Converting at Boston College, to Atheism

On April 13, 1949, Fr. Keleher, the President of Boston College, fired Dr. Fakhri Maluf, James R. Walsh, and Charles Ewaskio from the faculty at Boston College for accusing the school of heresy against defined dogma, and supporting Father Leonard Feeney in upholding that dogma. The dogma, of course, was no salvation outside the Church.

On April 14, Fr. Keleher stated the following to the press:

“They continued to speak in class and out of class on matters contrary to the traditional teaching of the Catholic Church, ideas leading to bigotry and intolerance. Their doctrine is erroneous and as such could not be tolerated at Boston College. They were informed that they must cease such teaching or leave the faculty.”

“Their doctrine” was nothing more or less than the insistence on the Church’s own definitions on the subject, which were denied by the Jesuits at B.C. “Bigotry and intolerance” were Fr. Keleher’s words for the professors’ desire to bring all people into the Catholic Church so that they could save their souls. This desire was based on the idea that non-Catholics’ objectively false religions were not sufficient for their salvation.

Notice that even in the 1940’s, Catholic charity was being mistaken for hatred by the Church’s own clergy.

Fast forward to March 19, 2014. Writing for The Heights (“the independent student newspaper of Boston College”), B.C. senior, Stephen Sikora explains how his Jesuit education at B.C. helped him go from a doubting Methodist to an atheist.

Despite entering college as a Christian, two months from now I will graduate this Jesuit, Catholic school as an atheist.

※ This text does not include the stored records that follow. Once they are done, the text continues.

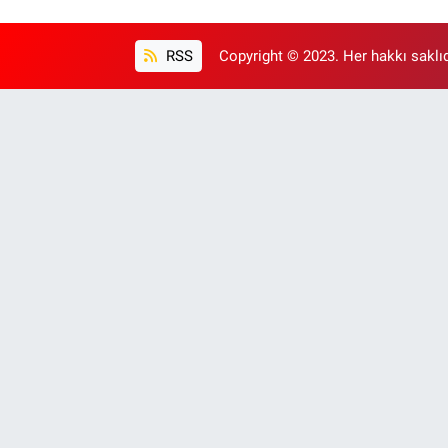
RSS
Copyright © 2023. Her hakkı saklıd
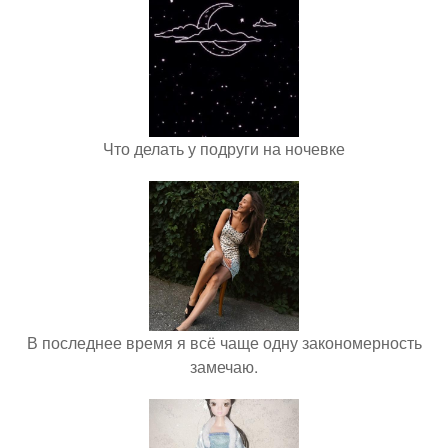
Что делать у подруги на ночевке
В последнее время я всё чаще одну закономерность
замечаю.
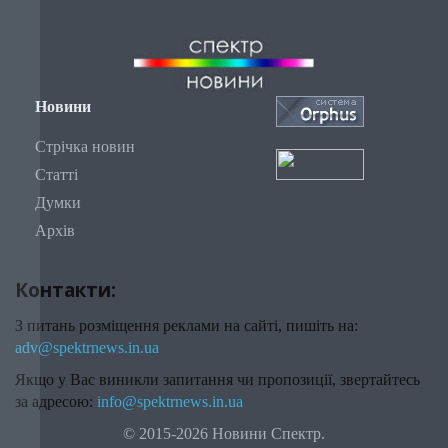
Новини
Стрічка новин
Статті
Думки
Архів
Контакти:
З питань розміщення реклами на сайті, пишіть на:
adv@spektrnews.in.ua
Якщо у Вас виникли запитання чи пропозиції, звертайтесь
за адресою:
info@spektrnews.in.ua
© 2015-2026 Новини Спектр.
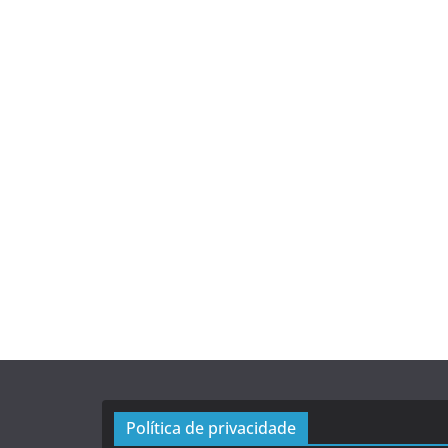
Política de privacidade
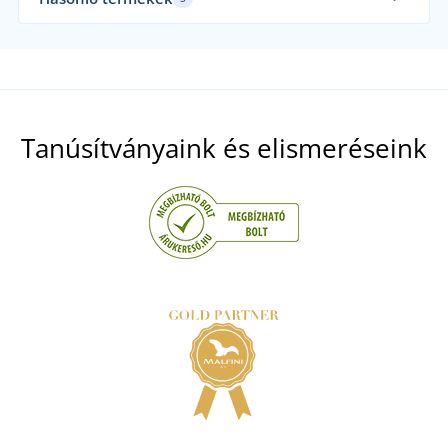
Tanúsítványaink és elismeréseink
Munkavédelmi szandál Firsty Firsan S1P
7 NAPON BELÜL
kedden 18. 8.
önnél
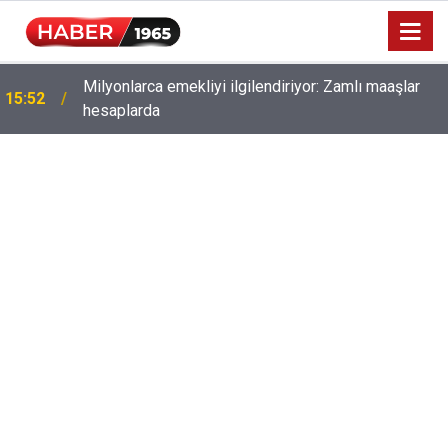
Milyonlarca emekliyi ilgilendiriyor: Zamlı maaşlar
15:52
hesaplarda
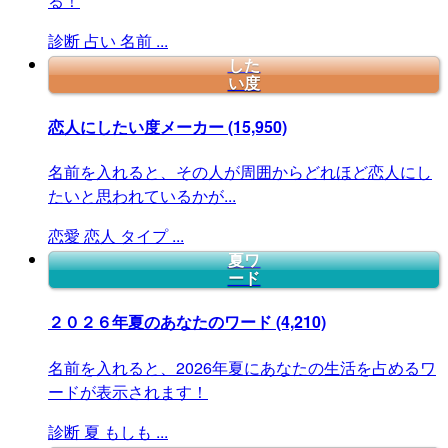
る！
診断
占い
名前
...
した
い度
恋人にしたい度メーカー
(15,950)
名前を入れると、その人が周囲からどれほど恋人にし
たいと思われているかが...
恋愛
恋人
タイプ
...
夏ワ
ード
２０２６年夏のあなたのワード
(4,210)
名前を入れると、2026年夏にあなたの生活を占めるワ
ードが表示されます！
診断
夏
もしも
...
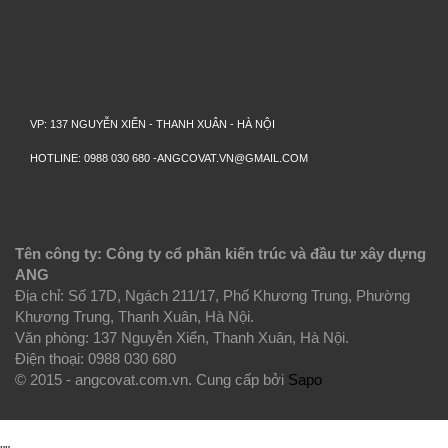
VP: 137 NGUYỄN XIỂN - THANH XUÂN - HÀ NỘI
HOTLINE: 0988 030 680 -ANGCOVAT.VN@GMAIL.COM
Tên công ty: Công ty cổ phần kiến trúc và đầu tư xây dựng
ANG
Địa chỉ: Số 17D, Ngách 211/17, Phố Khương Trung, Phường
Khương Trung, Thanh Xuân, Hà Nội.
Văn phòng: 137 Nguyễn Xiển, Thanh Xuân, Hà Nội.
Điện thoại: 0988 030 680
© 2015 - angcovat.com.vn.
Cung cấp bởi
Sapo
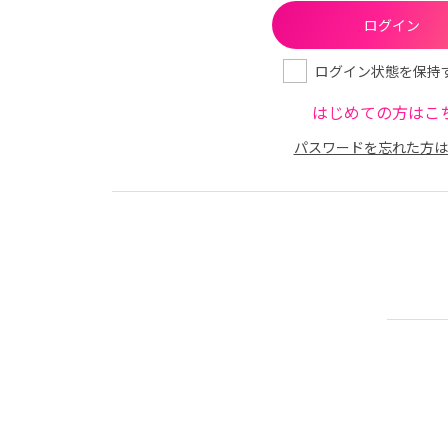
ログイン状態を保持
はじめての方はこ
パスワードを忘れた方は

Ironically, the basis of that belief was developed in classes I was required to take based on Jesuit values and ideals — the education of the whole person through BC’s core curriculum. The Jesuits don’t teach students what to think. They teach them how to think. Above all else, that’s what college is for. And I’m grateful that I chose BC as the place to learn that.

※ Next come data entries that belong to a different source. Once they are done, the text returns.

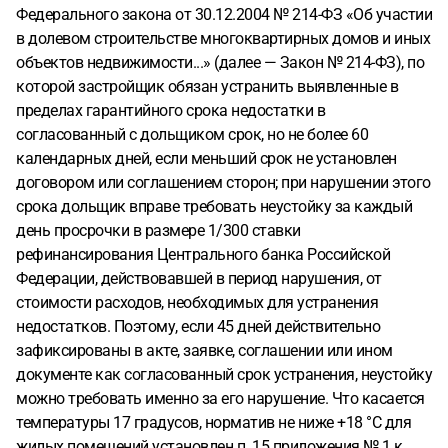
Федерального закона от 30.12.2004 № 214-ФЗ «Об участии
в долевом строительстве многоквартирных домов и иных
объектов недвижимости...» (далее — Закон № 214-ФЗ), по
которой застройщик обязан устранить выявленные в
пределах гарантийного срока недостатки в
согласованный с дольщиком срок, но не более 60
календарных дней, если меньший срок не установлен
договором или соглашением сторон; при нарушении этого
срока дольщик вправе требовать неустойку за каждый
день просрочки в размере 1/300 ставки
рефинансирования Центрального банка Российской
Федерации, действовавшей в период нарушения, от
стоимости расходов, необходимых для устранения
недостатков. Поэтому, если 45 дней действительно
зафиксированы в акте, заявке, соглашении или ином
документе как согласованный срок устранения, неустойку
можно требовать именно за его нарушение. Что касается
температуры 17 градусов, норматив не ниже +18 °C для
жилых помещений установлен п. 15 приложения № 1 к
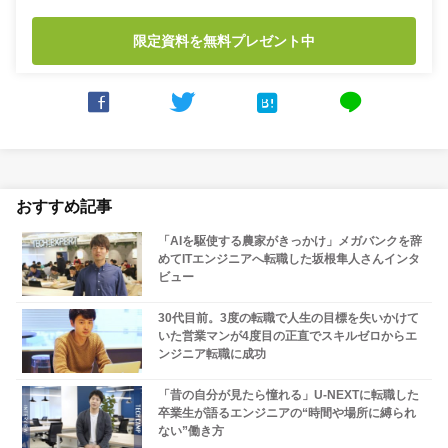
限定資料を無料プレゼント中



line
おすすめ記事
「AIを駆使する農家がきっかけ」メガバンクを辞
めてITエンジニアへ転職した坂根隼人さんインタ
ビュー
30代目前。3度の転職で人生の目標を失いかけて
いた営業マンが4度目の正直でスキルゼロからエ
ンジニア転職に成功
「昔の自分が見たら憧れる」U-NEXTに転職した
卒業生が語るエンジニアの“時間や場所に縛られ
ない”働き方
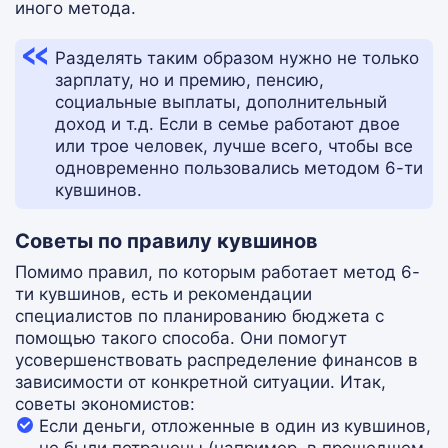
иного метода.
Разделять таким образом нужно не только
зарплату, но и премию, пенсию,
социальные выплаты, дополнительный
доход и т.д. Если в семье работают двое
или трое человек, лучше всего, чтобы все
одновременно пользовались методом 6-ти
кувшинов.
Советы по правилу кувшинов
Помимо правил, по которым работает метод 6-
ти кувшинов, есть и рекомендации
специалистов по планированию бюджета с
помощью такого способа. Они помогут
усовершенствовать распределение финансов в
зависимости от конкретной ситуации. Итак,
советы экономистов:
Если деньги, отложенные в один из кувшинов,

Even the most Catholic institution in the world might graduate atheists. There are, after all, human free will and human malice that enter into this process. But it was “the education of the whole person through BC’s core curriculum,” that Mr. Sikora credits with his decision to embrace atheism. His classes were “based on [modernist] Jesuit values and ideals,” none of which Saint Ignatius would recognize as having anything to do with the Society he founded. The Jesuits after JanssensArrupe, Rahner, and Teilhard, etc., give us such “education of the whole person.”

Pray for the restoration of Catholic education. It is long overdue.